_Work instruction 1:_ Format the rows as a JSON list of strings, one string per line with blank lines left out, covering the lines between the first line of the rows and the line holding "Niech i mały", inclusive.

Ploštín () is a settlement and a borough of Liptovský Mikuláš in northern Slovakia, located 3 km south of the city center. In 2009, Ploštín had a population of 481.

Geography
Ploštín lies in Liptov Basin under Low Tatras. The cadastral territorz of the former independent municipality is spread between Roháčka, Jamy, Ploštín and Tretiny hills peaking at between 676 and 827 meters above sea level. It borders the borough of Iľanovo in the east and Demänová  borough in the west. The settlement center is located 635 meters above sea level.

Rivers
Ploštínka stream flows though the settlement in the south-west to north-east direction.

History
Ploštín is first mentioned in 1355. Archeological findings at Rohačka evidence settlements dating to late bronze age. After 1976, the city became a borough of Liptovský Mikuláš. In mid-15th century, Ploštín was considered a part of Liptovský Hrádok municipality.

_Work instruction 2:_ Write out the Ploštín article between "Ploštín () is" and "Liptovský Hrádok municipality.", inclusive, swapping "borough" for "district".

_Information given:_
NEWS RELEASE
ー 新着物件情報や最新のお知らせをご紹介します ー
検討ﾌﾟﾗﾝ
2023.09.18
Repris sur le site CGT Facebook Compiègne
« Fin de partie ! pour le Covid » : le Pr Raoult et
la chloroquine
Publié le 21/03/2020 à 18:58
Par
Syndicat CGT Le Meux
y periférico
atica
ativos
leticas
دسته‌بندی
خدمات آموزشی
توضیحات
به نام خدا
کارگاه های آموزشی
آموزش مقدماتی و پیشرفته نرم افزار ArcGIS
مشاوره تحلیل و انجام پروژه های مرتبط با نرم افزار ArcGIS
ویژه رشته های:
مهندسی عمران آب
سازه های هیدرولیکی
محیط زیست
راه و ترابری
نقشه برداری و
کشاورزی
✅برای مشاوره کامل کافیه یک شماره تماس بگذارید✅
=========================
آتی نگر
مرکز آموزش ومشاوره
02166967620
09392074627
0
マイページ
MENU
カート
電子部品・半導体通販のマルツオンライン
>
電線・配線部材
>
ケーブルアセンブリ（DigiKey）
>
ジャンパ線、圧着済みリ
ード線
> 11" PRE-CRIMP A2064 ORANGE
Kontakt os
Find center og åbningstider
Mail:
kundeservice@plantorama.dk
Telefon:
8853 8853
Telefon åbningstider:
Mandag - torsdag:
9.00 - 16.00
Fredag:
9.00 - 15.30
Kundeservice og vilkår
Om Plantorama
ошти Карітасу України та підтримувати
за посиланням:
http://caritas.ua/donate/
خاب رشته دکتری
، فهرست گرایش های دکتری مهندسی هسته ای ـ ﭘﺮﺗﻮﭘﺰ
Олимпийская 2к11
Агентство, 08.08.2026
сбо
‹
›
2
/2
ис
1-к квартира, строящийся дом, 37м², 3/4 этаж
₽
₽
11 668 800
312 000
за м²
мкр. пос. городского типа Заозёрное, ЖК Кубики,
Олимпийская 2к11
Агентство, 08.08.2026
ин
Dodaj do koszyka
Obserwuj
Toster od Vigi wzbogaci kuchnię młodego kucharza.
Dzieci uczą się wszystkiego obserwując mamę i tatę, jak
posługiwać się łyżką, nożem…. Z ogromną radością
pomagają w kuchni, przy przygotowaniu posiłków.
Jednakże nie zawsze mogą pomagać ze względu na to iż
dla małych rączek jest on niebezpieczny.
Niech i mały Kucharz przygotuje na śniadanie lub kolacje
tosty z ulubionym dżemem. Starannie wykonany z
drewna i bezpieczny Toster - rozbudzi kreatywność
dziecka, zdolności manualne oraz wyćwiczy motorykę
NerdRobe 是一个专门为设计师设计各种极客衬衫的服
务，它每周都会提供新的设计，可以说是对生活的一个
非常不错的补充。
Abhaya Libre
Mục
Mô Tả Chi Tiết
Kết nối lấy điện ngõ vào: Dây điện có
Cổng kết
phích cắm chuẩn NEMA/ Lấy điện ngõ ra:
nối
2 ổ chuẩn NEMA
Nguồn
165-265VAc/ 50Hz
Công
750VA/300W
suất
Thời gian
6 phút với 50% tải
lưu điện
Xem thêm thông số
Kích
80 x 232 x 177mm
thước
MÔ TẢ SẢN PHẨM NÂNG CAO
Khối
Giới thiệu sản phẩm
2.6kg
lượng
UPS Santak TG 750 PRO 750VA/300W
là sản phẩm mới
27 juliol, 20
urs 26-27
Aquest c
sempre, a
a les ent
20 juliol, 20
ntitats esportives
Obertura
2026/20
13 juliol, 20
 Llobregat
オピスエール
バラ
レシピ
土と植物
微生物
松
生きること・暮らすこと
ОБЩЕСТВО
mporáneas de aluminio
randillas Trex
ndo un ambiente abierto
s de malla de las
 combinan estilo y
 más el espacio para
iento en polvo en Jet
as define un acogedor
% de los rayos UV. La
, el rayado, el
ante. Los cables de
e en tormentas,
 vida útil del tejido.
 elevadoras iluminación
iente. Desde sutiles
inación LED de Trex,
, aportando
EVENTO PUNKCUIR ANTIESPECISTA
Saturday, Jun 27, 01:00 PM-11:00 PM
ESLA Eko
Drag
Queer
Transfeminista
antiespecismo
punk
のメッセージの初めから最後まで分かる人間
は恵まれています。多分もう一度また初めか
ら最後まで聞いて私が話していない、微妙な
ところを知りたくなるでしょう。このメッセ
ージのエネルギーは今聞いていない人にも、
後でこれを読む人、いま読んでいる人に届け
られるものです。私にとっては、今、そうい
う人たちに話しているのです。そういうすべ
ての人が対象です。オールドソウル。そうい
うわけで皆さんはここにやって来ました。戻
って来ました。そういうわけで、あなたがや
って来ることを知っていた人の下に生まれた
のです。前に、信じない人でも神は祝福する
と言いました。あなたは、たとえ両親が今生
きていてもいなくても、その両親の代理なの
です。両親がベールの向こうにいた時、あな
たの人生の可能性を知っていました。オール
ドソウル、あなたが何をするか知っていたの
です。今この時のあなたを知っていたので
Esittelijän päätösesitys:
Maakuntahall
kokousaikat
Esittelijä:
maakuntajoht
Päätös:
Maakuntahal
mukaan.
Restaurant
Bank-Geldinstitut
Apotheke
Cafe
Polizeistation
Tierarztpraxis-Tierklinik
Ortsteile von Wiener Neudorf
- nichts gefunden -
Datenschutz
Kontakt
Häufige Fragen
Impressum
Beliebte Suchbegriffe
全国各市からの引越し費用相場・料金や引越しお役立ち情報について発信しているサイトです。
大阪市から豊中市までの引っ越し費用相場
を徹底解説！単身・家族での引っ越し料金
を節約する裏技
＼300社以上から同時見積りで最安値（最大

_Output 1:_
[
  "NEWS RELEASE",
  "ー 新着物件情報や最新のお知らせをご紹介します ー",
  "検討ﾌﾟﾗﾝ",
  "2023.09.18",
  "Repris sur le site CGT Facebook Compiègne",
  "« Fin de partie ! pour le Covid » : le Pr Raoult et",
  "la chloroquine",
  "Publié le 21/03/2020 à 18:58",
  "Par",
  "Syndicat CGT Le Meux",
  "y periférico",
  "atica",
  "ativos",
  "leticas",
  "دسته‌بندی",
  "خدمات آموزشی",
  "توضیحات",
  "به نام خدا",
  "کارگاه های آموزشی",
  "آموزش مقدماتی و پیشرفته نرم افزار ArcGIS",
  "مشاوره تحلیل و انجام پروژه های مرتبط با نرم افزار ArcGIS",
  "ویژه رشته های:",
  "مهندسی عمران آب",
  "سازه های هیدرولیکی",
  "محیط زیست",
  "راه و ترابری",
  "نقشه برداری و",
  "کشاورزی",
  "✅برای مشاوره کامل کافیه یک شماره تماس بگذارید✅",
  "=========================",
  "آتی نگر",
  "مرکز آموزش ومشاوره",
  "02166967620",
  "09392074627",
  "0",
  "マイページ",
  "MENU",
  "カート",
  "電子部品・半導体通販のマルツオンライン",
  ">",
  "電線・配線部材",
  ">",
  "ケーブルアセンブリ（DigiKey）",
  ">",
  "ジャンパ線、圧着済みリ",
  "ード線",
  "> 11\" PRE-CRIMP A2064 ORANGE",
  "Kontakt os",
  "Find center og åbningstider",
  "Mail:",
  "kundeservice@plantorama.dk",
  "Telefon:",
  "8853 8853",
  "Telefon åbningstider:",
  "Mandag - torsdag:",
  "9.00 - 16.00",
  "Fredag:",
  "9.00 - 15.30",
  "Kundeservice og vilkår",
  "Om Plantorama",
  "ошти Карітасу України та підтримувати",
  "за посиланням:",
  "http://caritas.ua/donate/",
  "خاب رشته دکتری",
  "، فهرست گرایش های دکتری مهندسی هسته ای ـ ﭘﺮﺗﻮﭘﺰ",
  "Олимпийская 2к11",
  "Агентство, 08.08.2026",
  "сбо",
  "‹",
  "›",
  "2",
  "/2",
  "ис",
  "1-к квартира, строящийся дом, 37м², 3/4 этаж",
  "₽",
  "₽",
  "11 668 800",
  "312 000",
  "за м²",
  "мкр. пос. городского типа Заозёрное, ЖК Кубики,",
  "Олимпийская 2к11",
  "Агентство, 08.08.2026",
  "ин",
  "Dodaj do koszyka",
  "Obserwuj",
  "Toster od Vigi wzbogaci kuchnię młodego kucharza.",
  "Dzieci uczą się wszystkiego obserwując mamę i tatę, jak",
  "posługiwać się łyżką, nożem…. Z ogromną radością",
  "pomagają w kuchni, przy przygotowaniu posiłków.",
  "Jednakże nie zawsze mogą pomagać ze względu na to iż",
  "dla małych rączek jest on niebezpieczny.",
  "Niech i mały Kucharz przygotuje na śniadanie lub kolacje"
]

_Output 2:_
Ploštín () is a settlement and a district of Liptovský Mikuláš in northern Slovakia, located 3 km south of the city center. In 2009, Ploštín had a population of 481.

Geography
Ploštín lies in Liptov Basin under Low Tatras. The cadastral territorz of the former independent municipality is spread between Roháčka, Jamy, Ploštín and Tretiny hills peaking at between 676 and 827 meters above sea level. It borders the district of Iľanovo in the east and Demänová  district in the west. The settlement center is located 635 meters above sea level.

Rivers
Ploštínka stream flows though the settlement in the south-west to north-east direction.

History
Ploštín is first mentioned in 1355. Archeological findings at Rohačka evidence settlements dating to late bronze age. After 1976, the city became a district of Liptovský Mikuláš. In mid-15th century, Ploštín was considered a part of Liptovský Hrádok municipality.